In the evening we got the heifers off the hill Over the Road and weighed them, to determine which of them is big enough to join the breeding herd this season. The smallest of them at weaning is now 329kg, just below my 330kg minimum and bearing in mind the size and growth pattern of her siblings, I'll let her through I think. The other small one was Ida 145 at 321kg, who looked very much like she needed the assistance of some worm drench before they went onto the hill, but I ran out before it was her turn. I put some on her this evening and will probably put her to the bull.
I spent the morning finalising my mating plan, which mostly involved working out which of the young bulls were least related to the cows in the current mobs. (I don't want to mix the mobs before the second lot get their booster vaccination in a few days.) I also considered the heifers in terms of their weights and their behaviour in the yards yesterday and on previous occasions. Two rather nice yearlings are not going to the bull because I can't be bothered with their difficult behaviour, which they would probably pass on to their progeny, even though I can't really work out how they ended up that way, considering the temperaments of their mothers!
Yearling bull 137 went in with this mob early this afternoon.
Emergency 111 and two-year-old 745 were on heat together (two cows head-to-tail at right). I stood and watched, timing how long it would take the bull to find them. He was busy over by the trees in the shade, checking on all the cows there.
Eventually Emergency noticed the bull as he moved around the paddock and quickly made her way toward him, closely followed by 745.
144 went in with the other mob, 87 stayed with the house cows and 134 went to the heifers, since he had nice, easily-born calves with the heifers last season.
This all took a bit longer than I expected, as usual, and I was in need of some lunch, riding back down the track, trying to work out what a calf in one of the paddocks was doing and ploughed straight through an electric spring gate! I've done that before and it hurts, so I braked really hard, the bike probably got pulled over by the close end of the spring and down I went, thrown forward and into a shallow drain, sliding over the wooden edge of the culvert and landing on my neck and shoulders.
It took me a few seconds to work out how to get up - and a scary moment wondering if I'd be able to! But everything moved, nothing hurt like it was broken and I crawled out of the drain (shallow, dry and grassy, fortunately), tried to prop the bike up a bit to stop it leaking petrol everywhere and limped home.
I had an odd sense for the rest of the day of a parallel universe me who hit her neck just slightly differently and couldn't get out of the drain!
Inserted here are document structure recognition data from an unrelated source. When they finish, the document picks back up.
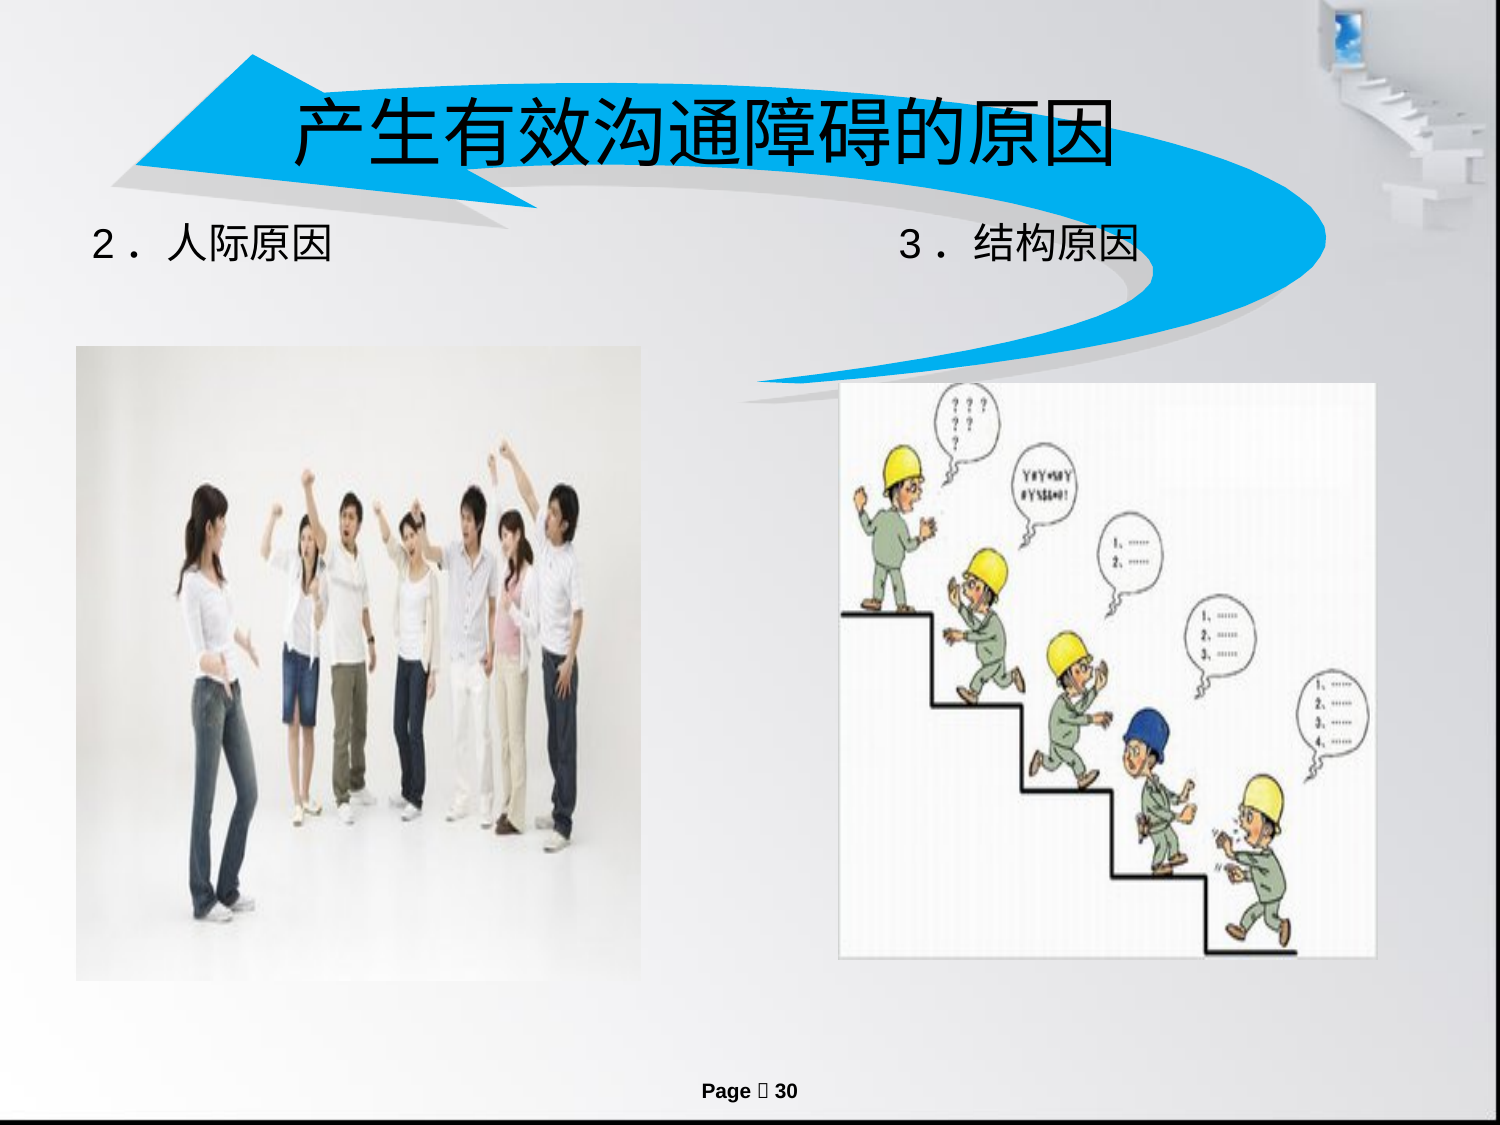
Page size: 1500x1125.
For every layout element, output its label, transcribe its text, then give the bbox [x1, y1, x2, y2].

text_box [135, 54, 297, 181]
picture [0, 0, 1500, 1125]
list 2．人际原因 3．结构原因 [76, 184, 1424, 1036]
text_box 产生有效沟通障碍的原因 [277, 78, 1291, 183]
Sometimes you're lucky, sometimes you're not. The bruises on my back and leg from the culvert timber were pretty sore and I had to be careful with my left hand, since it appeared I must have bent it backwards as I went over the handlebars; but it came right in a few days.
The geese have taken to swimming in the little pond by the deck. Pretty but impractical.
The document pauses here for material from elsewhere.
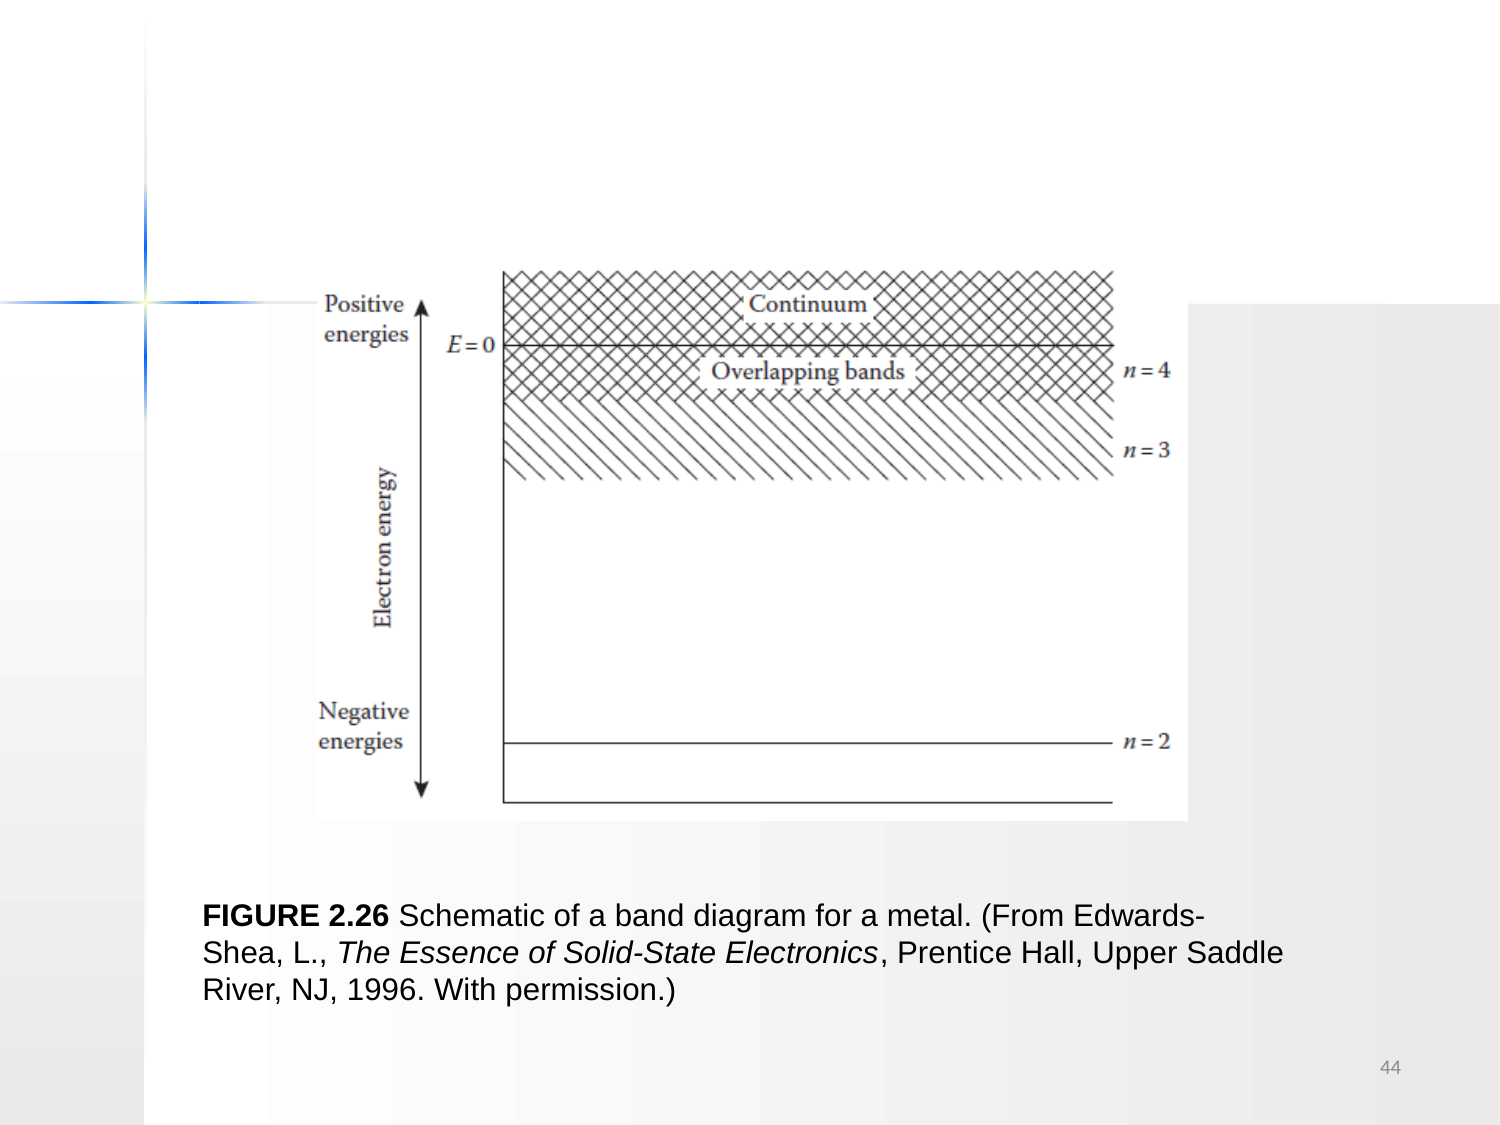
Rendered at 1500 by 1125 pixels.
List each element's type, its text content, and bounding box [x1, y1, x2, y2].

picture [316, 262, 1188, 821]
text_box FIGURE 2.26 Schematic of a band diagram for a metal. (From Edwards-Shea, L., The Essence of Solid-State Electronics, Prentice Hall, Upper Saddle River, NJ, 1996. With permission.) [187, 887, 1300, 1015]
At the end of a very dry December (just under 38mm compared with the average 143mm) the pastures are getting crisp. When shallow-earth places dry out to this extent, you know the rest won't be growing very well.
The Blackberry Paddock newly mown. We hope to get a culvert pipe into the drain between the mown section and this other half this summer. While the pastures are drying, there's still quite enough water running from beneath the ground to keep the boggy bits boggy.
In this early phase of the mating period I go out and check on the cattle at least twice and often three times during the day. It helps a lot to know who gets pregnant when.
On one of those trips today I took a roll of fluoro-orange ribbon and tied flapping pieces on each spring gate. I had marked most of them previously but it was a while ago and the sun and weather had destroyed most of those warning flags.
We did not party on this blustery New Year's Eve.
We had light rain overnight and more today, not a great amount but it fell lightly and steadily, so will do the pastures good.